◆ **Task prompt**: Please write out all of the entries without altering anything.

◆ **Provided records**:
--*--
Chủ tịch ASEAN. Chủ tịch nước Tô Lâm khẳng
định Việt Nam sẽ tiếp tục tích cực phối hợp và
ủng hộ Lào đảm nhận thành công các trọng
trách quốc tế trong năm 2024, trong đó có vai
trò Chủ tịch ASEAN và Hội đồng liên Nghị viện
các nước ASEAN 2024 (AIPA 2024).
--*--
◆ **Answer to this task**:
Chủ tịch ASEAN. Chủ tịch nước Tô Lâm khẳng
định Việt Nam sẽ tiếp tục tích cực phối hợp và
ủng hộ Lào đảm nhận thành công các trọng
trách quốc tế trong năm 2024, trong đó có vai
trò Chủ tịch ASEAN và Hội đồng liên Nghị viện
các nước ASEAN 2024 (AIPA 2024).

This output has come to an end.